■ **TASK REQUIREMENTS**: Give the data below as a two-column CSV with the columns "field" and "value", one row per line of data, each value in its own quoted field and any line breaks replaced with spaces. Cover all the data but leave out the pictures.

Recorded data
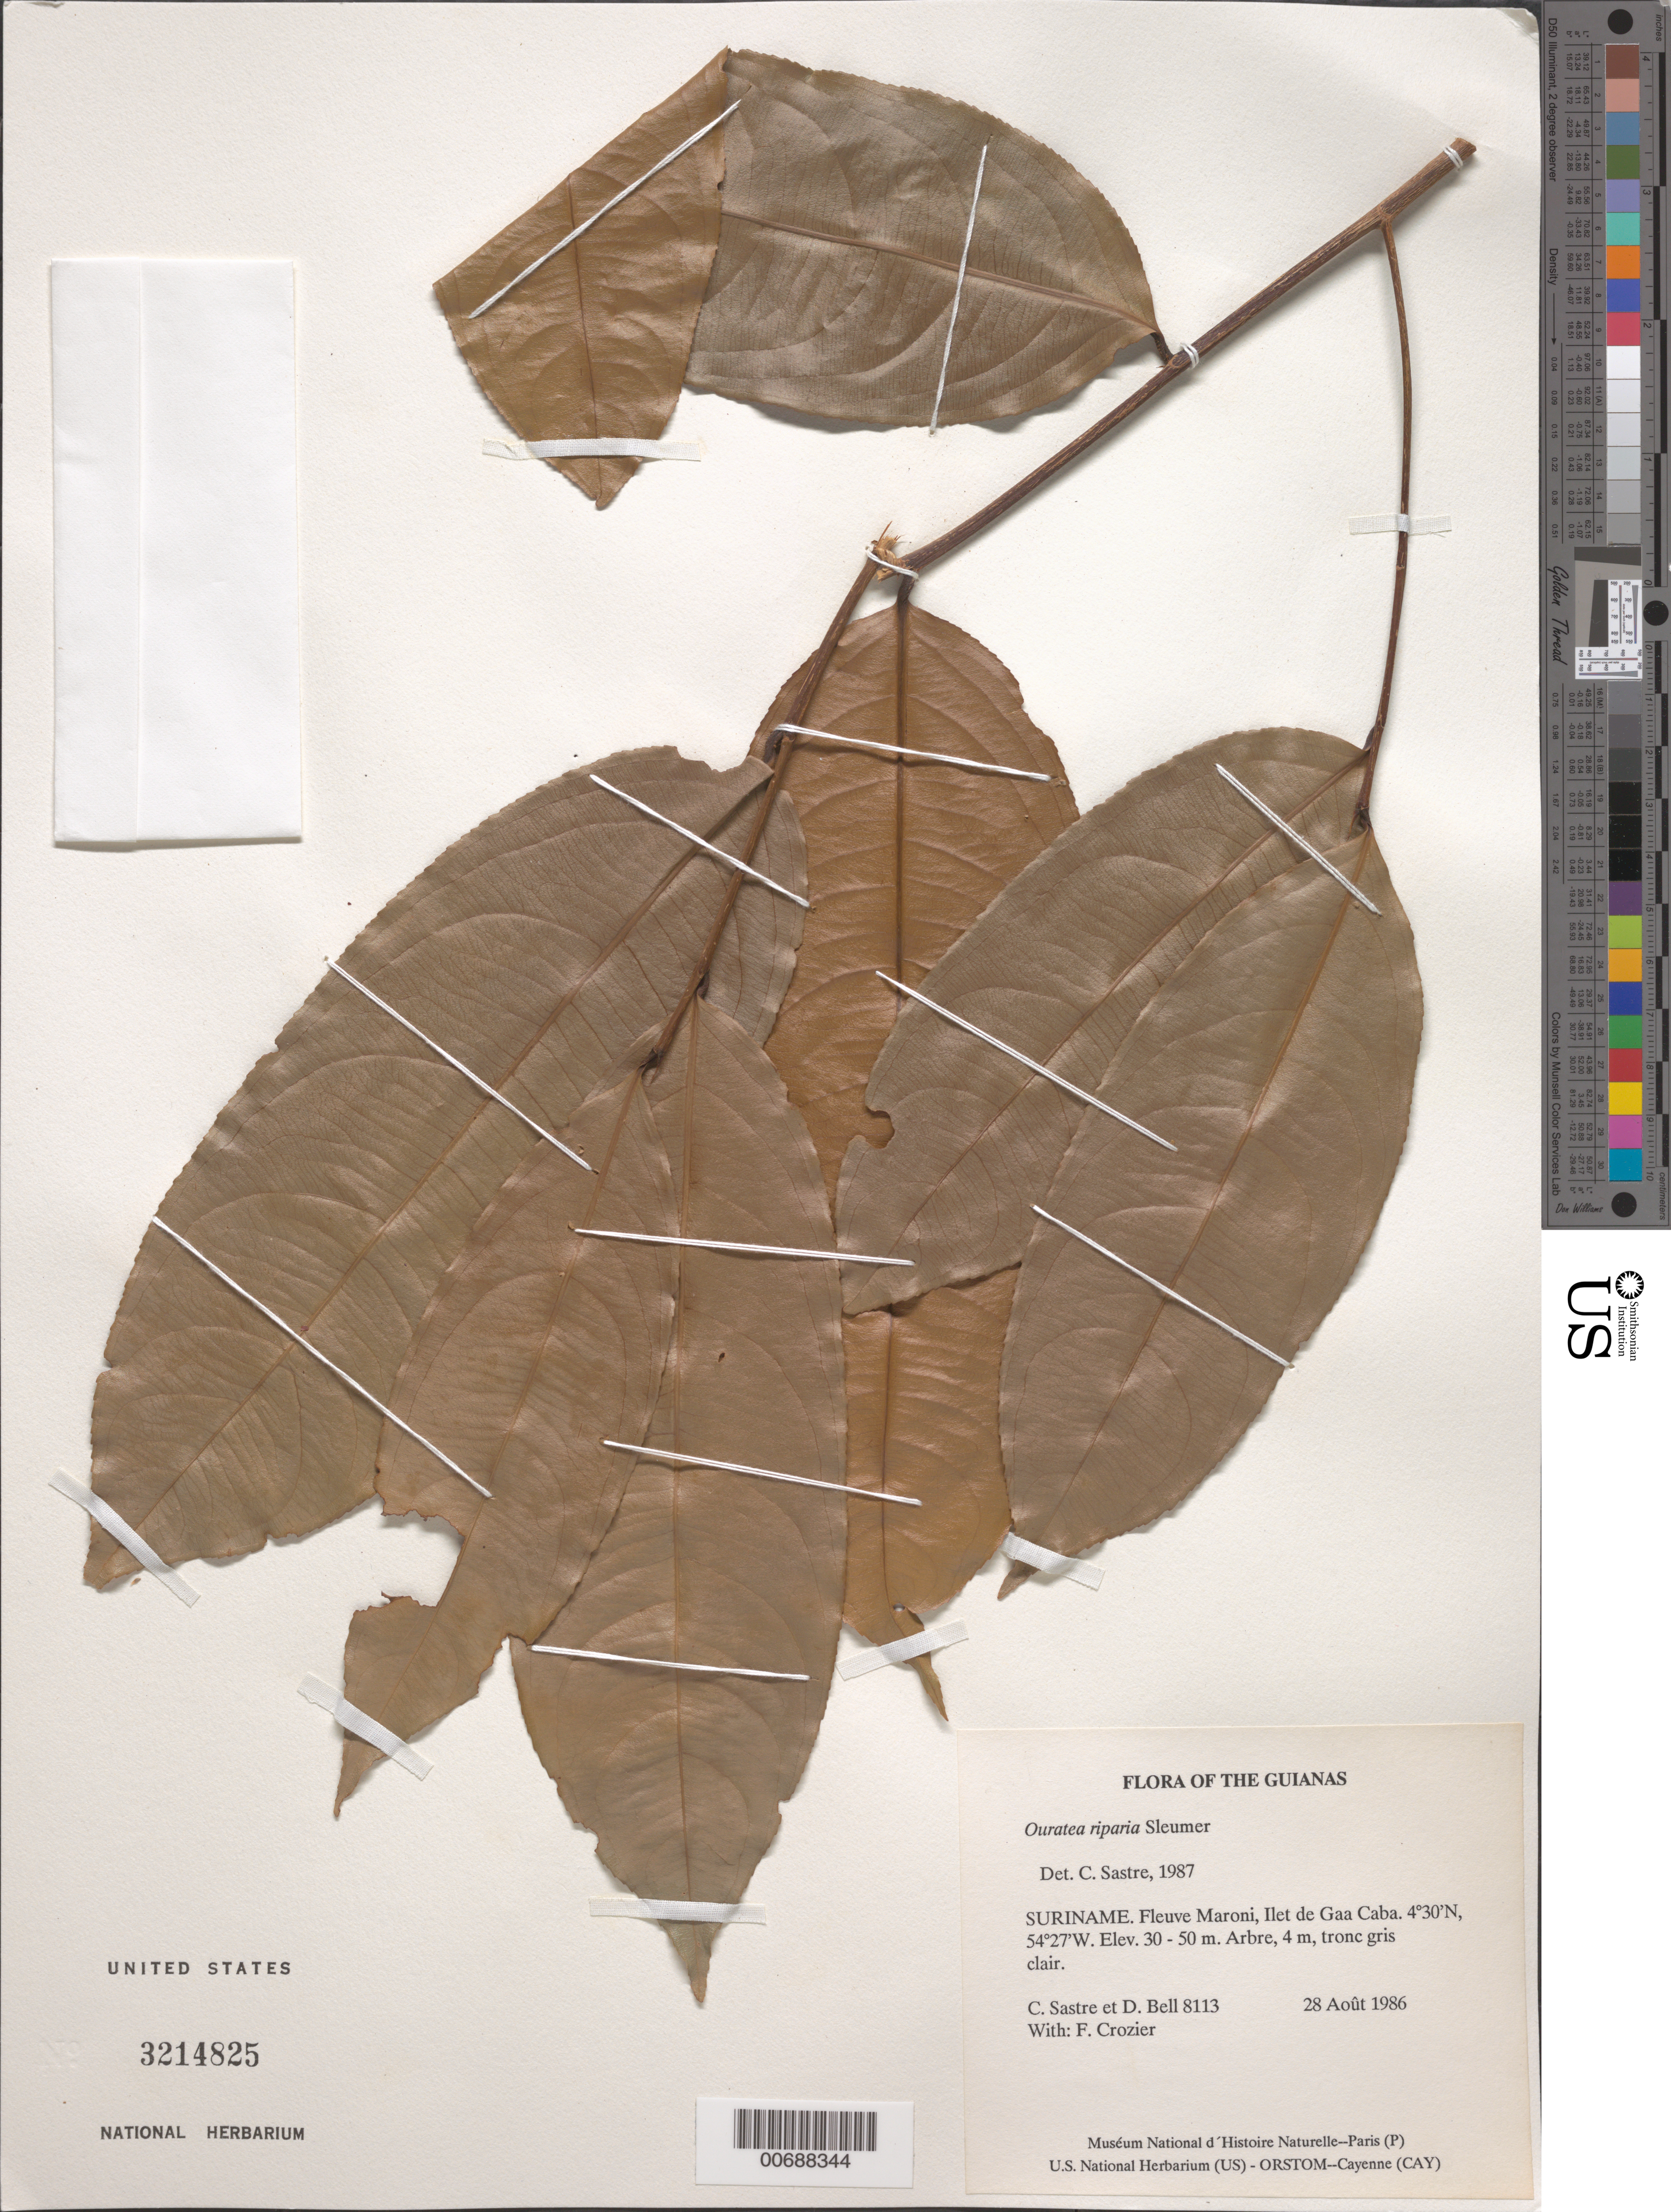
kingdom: Plantae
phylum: Tracheophyta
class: Magnoliopsida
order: Malpighiales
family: Ochnaceae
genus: Ouratea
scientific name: Ouratea riparia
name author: Sleumer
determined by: Sastre, C. H. L.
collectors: C. H. L. Sastre, D. A. Bell & F. Crozier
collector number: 8113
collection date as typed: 28 August 1986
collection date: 1986-08-28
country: Suriname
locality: Fleuve Maroni, Ilet de Gaa Caba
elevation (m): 30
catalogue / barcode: US 3214825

■ **WRITTEN SOLUTION**:
field,value
"kingdom:","Plantae"
"phylum:","Tracheophyta"
"class:","Magnoliopsida"
"order:","Malpighiales"
"family:","Ochnaceae"
"genus:","Ouratea"
"scientific name:","Ouratea riparia"
"name author:","Sleumer"
"determined by:","Sastre, C. H. L."
"collectors:","C. H. L. Sastre, D. A. Bell & F. Crozier"
"collector number:","8113"
"collection date as typed:","28 August 1986"
"collection date:","1986-08-28"
"country:","Suriname"
"locality:","Fleuve Maroni, Ilet de Gaa Caba"
"elevation (m):","30"
"catalogue / barcode:","US 3214825"